RECORDS PROVIDED:

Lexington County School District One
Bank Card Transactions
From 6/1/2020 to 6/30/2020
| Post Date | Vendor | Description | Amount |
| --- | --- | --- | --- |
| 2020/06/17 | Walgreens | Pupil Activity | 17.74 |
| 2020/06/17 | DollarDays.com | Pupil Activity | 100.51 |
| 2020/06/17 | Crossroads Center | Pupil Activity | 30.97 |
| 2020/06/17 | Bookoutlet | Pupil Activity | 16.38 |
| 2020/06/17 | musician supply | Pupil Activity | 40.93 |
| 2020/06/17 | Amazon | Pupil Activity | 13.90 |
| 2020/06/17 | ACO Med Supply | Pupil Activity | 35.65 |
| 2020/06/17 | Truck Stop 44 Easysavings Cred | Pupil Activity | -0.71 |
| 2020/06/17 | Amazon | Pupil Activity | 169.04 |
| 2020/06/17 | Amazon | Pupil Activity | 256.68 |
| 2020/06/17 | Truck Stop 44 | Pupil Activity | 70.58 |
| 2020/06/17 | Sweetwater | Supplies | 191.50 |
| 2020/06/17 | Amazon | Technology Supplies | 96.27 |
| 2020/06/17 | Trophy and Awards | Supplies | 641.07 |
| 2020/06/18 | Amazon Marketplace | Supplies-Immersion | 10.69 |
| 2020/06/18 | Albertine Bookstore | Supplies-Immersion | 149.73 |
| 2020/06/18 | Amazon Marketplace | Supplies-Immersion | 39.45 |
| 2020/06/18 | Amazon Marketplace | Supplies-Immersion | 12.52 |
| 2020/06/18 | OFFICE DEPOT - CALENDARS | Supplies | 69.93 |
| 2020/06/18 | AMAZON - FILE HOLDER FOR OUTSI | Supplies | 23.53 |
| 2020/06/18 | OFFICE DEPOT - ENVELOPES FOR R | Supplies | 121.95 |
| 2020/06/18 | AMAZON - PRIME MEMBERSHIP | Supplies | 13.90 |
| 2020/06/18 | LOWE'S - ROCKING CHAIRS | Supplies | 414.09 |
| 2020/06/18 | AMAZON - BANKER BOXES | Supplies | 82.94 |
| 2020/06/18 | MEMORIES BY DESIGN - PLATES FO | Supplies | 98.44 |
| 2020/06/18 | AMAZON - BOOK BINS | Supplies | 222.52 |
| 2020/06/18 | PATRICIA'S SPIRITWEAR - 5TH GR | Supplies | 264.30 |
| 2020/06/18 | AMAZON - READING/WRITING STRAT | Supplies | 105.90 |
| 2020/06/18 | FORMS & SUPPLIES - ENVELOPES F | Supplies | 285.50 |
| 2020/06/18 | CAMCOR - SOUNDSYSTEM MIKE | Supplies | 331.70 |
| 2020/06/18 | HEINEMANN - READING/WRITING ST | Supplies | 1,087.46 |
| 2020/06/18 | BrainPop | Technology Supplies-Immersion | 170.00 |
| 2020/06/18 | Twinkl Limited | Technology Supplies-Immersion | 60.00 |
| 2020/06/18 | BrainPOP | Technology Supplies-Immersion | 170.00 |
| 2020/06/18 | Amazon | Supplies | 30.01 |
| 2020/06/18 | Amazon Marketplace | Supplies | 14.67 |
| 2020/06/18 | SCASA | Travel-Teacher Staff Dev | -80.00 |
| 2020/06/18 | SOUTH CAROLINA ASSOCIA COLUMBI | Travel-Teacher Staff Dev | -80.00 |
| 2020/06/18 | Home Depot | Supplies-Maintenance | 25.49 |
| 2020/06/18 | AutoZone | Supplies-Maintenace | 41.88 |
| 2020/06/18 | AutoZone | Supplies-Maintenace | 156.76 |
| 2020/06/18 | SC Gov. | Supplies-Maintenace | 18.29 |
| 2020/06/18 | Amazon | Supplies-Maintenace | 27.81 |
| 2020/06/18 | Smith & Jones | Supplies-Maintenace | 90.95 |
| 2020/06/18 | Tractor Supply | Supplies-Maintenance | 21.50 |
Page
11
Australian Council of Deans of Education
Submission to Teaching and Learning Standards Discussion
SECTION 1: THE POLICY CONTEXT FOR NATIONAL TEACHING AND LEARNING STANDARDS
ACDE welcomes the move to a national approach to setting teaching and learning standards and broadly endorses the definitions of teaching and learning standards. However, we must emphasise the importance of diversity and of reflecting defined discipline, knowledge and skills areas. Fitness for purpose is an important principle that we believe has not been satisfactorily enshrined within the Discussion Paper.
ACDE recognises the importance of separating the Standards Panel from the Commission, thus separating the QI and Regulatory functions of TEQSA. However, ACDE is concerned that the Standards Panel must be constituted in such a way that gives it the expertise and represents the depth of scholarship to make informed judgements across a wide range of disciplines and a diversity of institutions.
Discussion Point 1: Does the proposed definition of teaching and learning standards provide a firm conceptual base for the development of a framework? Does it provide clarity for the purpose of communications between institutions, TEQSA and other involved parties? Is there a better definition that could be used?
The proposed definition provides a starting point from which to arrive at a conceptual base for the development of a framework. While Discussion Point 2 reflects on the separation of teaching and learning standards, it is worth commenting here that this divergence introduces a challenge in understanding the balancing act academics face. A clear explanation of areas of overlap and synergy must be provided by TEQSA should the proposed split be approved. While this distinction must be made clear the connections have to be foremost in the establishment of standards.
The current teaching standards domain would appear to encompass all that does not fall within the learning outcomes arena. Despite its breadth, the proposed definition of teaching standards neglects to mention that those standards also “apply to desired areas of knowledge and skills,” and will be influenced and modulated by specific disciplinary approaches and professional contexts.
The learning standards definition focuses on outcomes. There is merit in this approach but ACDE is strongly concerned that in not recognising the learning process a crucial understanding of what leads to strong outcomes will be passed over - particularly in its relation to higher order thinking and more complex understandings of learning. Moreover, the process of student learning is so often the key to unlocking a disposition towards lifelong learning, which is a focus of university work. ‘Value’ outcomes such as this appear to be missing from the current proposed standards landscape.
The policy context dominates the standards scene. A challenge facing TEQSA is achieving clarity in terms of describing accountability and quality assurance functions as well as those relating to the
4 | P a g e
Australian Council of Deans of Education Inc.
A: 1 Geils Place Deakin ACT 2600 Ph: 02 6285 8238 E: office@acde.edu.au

WORK REQUIRED:
A full, exact repeat of the entries above is required.

ANSWER TO THE PROBLEM:
Lexington County School District One
Bank Card Transactions
From 6/1/2020 to 6/30/2020
| Post Date | Vendor | Description | Amount |
| --- | --- | --- | --- |
| 2020/06/17 | Walgreens | Pupil Activity | 17.74 |
| 2020/06/17 | DollarDays.com | Pupil Activity | 100.51 |
| 2020/06/17 | Crossroads Center | Pupil Activity | 30.97 |
| 2020/06/17 | Bookoutlet | Pupil Activity | 16.38 |
| 2020/06/17 | musician supply | Pupil Activity | 40.93 |
| 2020/06/17 | Amazon | Pupil Activity | 13.90 |
| 2020/06/17 | ACO Med Supply | Pupil Activity | 35.65 |
| 2020/06/17 | Truck Stop 44 Easysavings Cred | Pupil Activity | -0.71 |
| 2020/06/17 | Amazon | Pupil Activity | 169.04 |
| 2020/06/17 | Amazon | Pupil Activity | 256.68 |
| 2020/06/17 | Truck Stop 44 | Pupil Activity | 70.58 |
| 2020/06/17 | Sweetwater | Supplies | 191.50 |
| 2020/06/17 | Amazon | Technology Supplies | 96.27 |
| 2020/06/17 | Trophy and Awards | Supplies | 641.07 |
| 2020/06/18 | Amazon Marketplace | Supplies-Immersion | 10.69 |
| 2020/06/18 | Albertine Bookstore | Supplies-Immersion | 149.73 |
| 2020/06/18 | Amazon Marketplace | Supplies-Immersion | 39.45 |
| 2020/06/18 | Amazon Marketplace | Supplies-Immersion | 12.52 |
| 2020/06/18 | OFFICE DEPOT - CALENDARS | Supplies | 69.93 |
| 2020/06/18 | AMAZON - FILE HOLDER FOR OUTSI | Supplies | 23.53 |
| 2020/06/18 | OFFICE DEPOT - ENVELOPES FOR R | Supplies | 121.95 |
| 2020/06/18 | AMAZON - PRIME MEMBERSHIP | Supplies | 13.90 |
| 2020/06/18 | LOWE'S - ROCKING CHAIRS | Supplies | 414.09 |
| 2020/06/18 | AMAZON - BANKER BOXES | Supplies | 82.94 |
| 2020/06/18 | MEMORIES BY DESIGN - PLATES FO | Supplies | 98.44 |
| 2020/06/18 | AMAZON - BOOK BINS | Supplies | 222.52 |
| 2020/06/18 | PATRICIA'S SPIRITWEAR - 5TH GR | Supplies | 264.30 |
| 2020/06/18 | AMAZON - READING/WRITING STRAT | Supplies | 105.90 |
| 2020/06/18 | FORMS & SUPPLIES - ENVELOPES F | Supplies | 285.50 |
| 2020/06/18 | CAMCOR - SOUNDSYSTEM MIKE | Supplies | 331.70 |
| 2020/06/18 | HEINEMANN - READING/WRITING ST | Supplies | 1,087.46 |
| 2020/06/18 | BrainPop | Technology Supplies-Immersion | 170.00 |
| 2020/06/18 | Twinkl Limited | Technology Supplies-Immersion | 60.00 |
| 2020/06/18 | BrainPOP | Technology Supplies-Immersion | 170.00 |
| 2020/06/18 | Amazon | Supplies | 30.01 |
| 2020/06/18 | Amazon Marketplace | Supplies | 14.67 |
| 2020/06/18 | SCASA | Travel-Teacher Staff Dev | -80.00 |
| 2020/06/18 | SOUTH CAROLINA ASSOCIA COLUMBI | Travel-Teacher Staff Dev | -80.00 |
| 2020/06/18 | Home Depot | Supplies-Maintenance | 25.49 |
| 2020/06/18 | AutoZone | Supplies-Maintenace | 41.88 |
| 2020/06/18 | AutoZone | Supplies-Maintenace | 156.76 |
| 2020/06/18 | SC Gov. | Supplies-Maintenace | 18.29 |
| 2020/06/18 | Amazon | Supplies-Maintenace | 27.81 |
| 2020/06/18 | Smith & Jones | Supplies-Maintenace | 90.95 |
| 2020/06/18 | Tractor Supply | Supplies-Maintenance | 21.50 |
Page
11
Australian Council of Deans of Education
Submission to Teaching and Learning Standards Discussion
SECTION 1: THE POLICY CONTEXT FOR NATIONAL TEACHING AND LEARNING STANDARDS
ACDE welcomes the move to a national approach to setting teaching and learning standards and broadly endorses the definitions of teaching and learning standards. However, we must emphasise the importance of diversity and of reflecting defined discipline, knowledge and skills areas. Fitness for purpose is an important principle that we believe has not been satisfactorily enshrined within the Discussion Paper.
ACDE recognises the importance of separating the Standards Panel from the Commission, thus separating the QI and Regulatory functions of TEQSA. However, ACDE is concerned that the Standards Panel must be constituted in such a way that gives it the expertise and represents the depth of scholarship to make informed judgements across a wide range of disciplines and a diversity of institutions.
Discussion Point 1: Does the proposed definition of teaching and learning standards provide a firm conceptual base for the development of a framework? Does it provide clarity for the purpose of communications between institutions, TEQSA and other involved parties? Is there a better definition that could be used?
The proposed definition provides a starting point from which to arrive at a conceptual base for the development of a framework. While Discussion Point 2 reflects on the separation of teaching and learning standards, it is worth commenting here that this divergence introduces a challenge in understanding the balancing act academics face. A clear explanation of areas of overlap and synergy must be provided by TEQSA should the proposed split be approved. While this distinction must be made clear the connections have to be foremost in the establishment of standards.
The current teaching standards domain would appear to encompass all that does not fall within the learning outcomes arena. Despite its breadth, the proposed definition of teaching standards neglects to mention that those standards also “apply to desired areas of knowledge and skills,” and will be influenced and modulated by specific disciplinary approaches and professional contexts.
The learning standards definition focuses on outcomes. There is merit in this approach but ACDE is strongly concerned that in not recognising the learning process a crucial understanding of what leads to strong outcomes will be passed over - particularly in its relation to higher order thinking and more complex understandings of learning. Moreover, the process of student learning is so often the key to unlocking a disposition towards lifelong learning, which is a focus of university work. ‘Value’ outcomes such as this appear to be missing from the current proposed standards landscape.
The policy context dominates the standards scene. A challenge facing TEQSA is achieving clarity in terms of describing accountability and quality assurance functions as well as those relating to the
4 | P a g e
Australian Council of Deans of Education Inc.
A: 1 Geils Place Deakin ACT 2600 Ph: 02 6285 8238 E: office@acde.edu.au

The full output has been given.